++++ Given entries

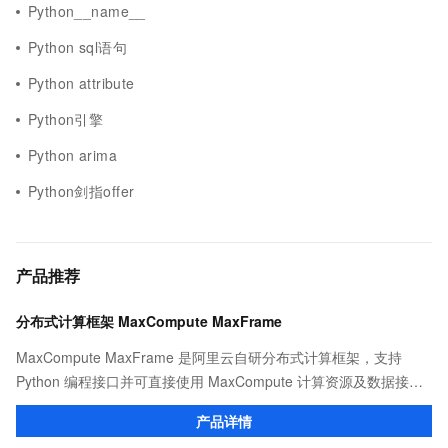
Python__name__
Python sql语句
Python attribute
Python引擎
Python arima
Python剑指offer
产品推荐
分布式计算框架 MaxCompute MaxFrame
MaxCompute MaxFrame 是阿里云自研分布式计算框架，支持
Python 编程接口并可直接使用 MaxCompute 计算资源及数据接
口，与 MaxCompute Notebook、镜像管理等功能共同构成
产品详情
MaxCompute 完整 Python 开发生态。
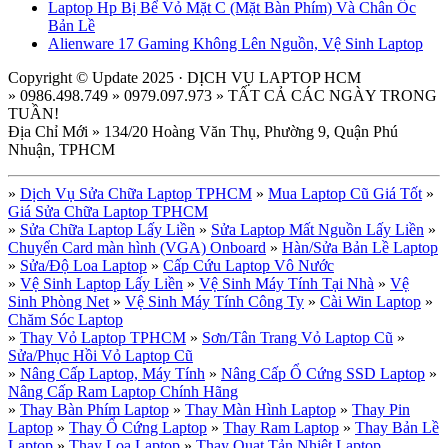
Laptop Hp Bị Bể Vỏ Mặt C (Mặt Bàn Phím) Và Chân Ốc
Bản Lề
Alienware 17 Gaming Không Lên Nguồn, Vệ Sinh Laptop
Copyright © Update 2025 · DỊCH VỤ LAPTOP HCM
» 0986.498.749 » 0979.097.973 » TẤT CẢ CÁC NGÀY TRONG
TUẦN!
Địa Chỉ Mới » 134/20 Hoàng Văn Thụ, Phường 9, Quận Phú
Nhuận, TPHCM
»
Dịch Vụ Sửa Chữa Laptop TPHCM
»
Mua Laptop Cũ Giá Tốt
»
Giá Sửa Chữa Laptop TPHCM
»
Sửa Chữa Laptop Lấy Liền
»
Sửa Laptop Mất Nguồn Lấy Liền
»
Chuyển Card màn hình (VGA) Onboard
»
Hàn/Sửa Bản Lề Laptop
»
Sửa/Độ Loa Laptop
»
Cấp Cứu Laptop Vô Nước
»
Vệ Sinh Laptop Lấy Liền
»
Vệ Sinh Máy Tính Tại Nhà
»
Vệ
Sinh Phòng Net
»
Vệ Sinh Máy Tính Công Ty
»
Cài Win Laptop
»
Chăm Sóc Laptop
»
Thay Vỏ Laptop TPHCM
»
Sơn/Tân Trang Vỏ Laptop Cũ
»
Sửa/Phục Hồi Vỏ Laptop Cũ
»
Nâng Cấp Laptop, Máy Tính
»
Nâng Cấp Ổ Cứng SSD Laptop
»
Nâng Cấp Ram Laptop Chính Hãng
»
Thay Bàn Phím Laptop
»
Thay Màn Hình Laptop
»
Thay Pin
Laptop
»
Thay Ổ Cứng Laptop
»
Thay Ram Laptop
»
Thay Bản Lề
Laptop
»
Thay Loa Laptop
»
Thay Quạt Tản Nhiệt Laptop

++++++++

*Problem:* What is wanted is a word-for-word restatement of the entries, without their images.

*Expected answer:*
Python__name__
Python sql语句
Python attribute
Python引擎
Python arima
Python剑指offer
产品推荐
分布式计算框架 MaxCompute MaxFrame
MaxCompute MaxFrame 是阿里云自研分布式计算框架，支持
Python 编程接口并可直接使用 MaxCompute 计算资源及数据接
口，与 MaxCompute Notebook、镜像管理等功能共同构成
产品详情
MaxCompute 完整 Python 开发生态。
Laptop Hp Bị Bể Vỏ Mặt C (Mặt Bàn Phím) Và Chân Ốc
Bản Lề
Alienware 17 Gaming Không Lên Nguồn, Vệ Sinh Laptop
Copyright © Update 2025 · DỊCH VỤ LAPTOP HCM
» 0986.498.749 » 0979.097.973 » TẤT CẢ CÁC NGÀY TRONG
TUẦN!
Địa Chỉ Mới » 134/20 Hoàng Văn Thụ, Phường 9, Quận Phú
Nhuận, TPHCM
»
Dịch Vụ Sửa Chữa Laptop TPHCM
»
Mua Laptop Cũ Giá Tốt
»
Giá Sửa Chữa Laptop TPHCM
»
Sửa Chữa Laptop Lấy Liền
»
Sửa Laptop Mất Nguồn Lấy Liền
»
Chuyển Card màn hình (VGA) Onboard
»
Hàn/Sửa Bản Lề Laptop
»
Sửa/Độ Loa Laptop
»
Cấp Cứu Laptop Vô Nước
»
Vệ Sinh Laptop Lấy Liền
»
Vệ Sinh Máy Tính Tại Nhà
»
Vệ
Sinh Phòng Net
»
Vệ Sinh Máy Tính Công Ty
»
Cài Win Laptop
»
Chăm Sóc Laptop
»
Thay Vỏ Laptop TPHCM
»
Sơn/Tân Trang Vỏ Laptop Cũ
»
Sửa/Phục Hồi Vỏ Laptop Cũ
»
Nâng Cấp Laptop, Máy Tính
»
Nâng Cấp Ổ Cứng SSD Laptop
»
Nâng Cấp Ram Laptop Chính Hãng
»
Thay Bàn Phím Laptop
»
Thay Màn Hình Laptop
»
Thay Pin
Laptop
»
Thay Ổ Cứng Laptop
»
Thay Ram Laptop
»
Thay Bản Lề
Laptop
»
Thay Loa Laptop
»
Thay Quạt Tản Nhiệt Laptop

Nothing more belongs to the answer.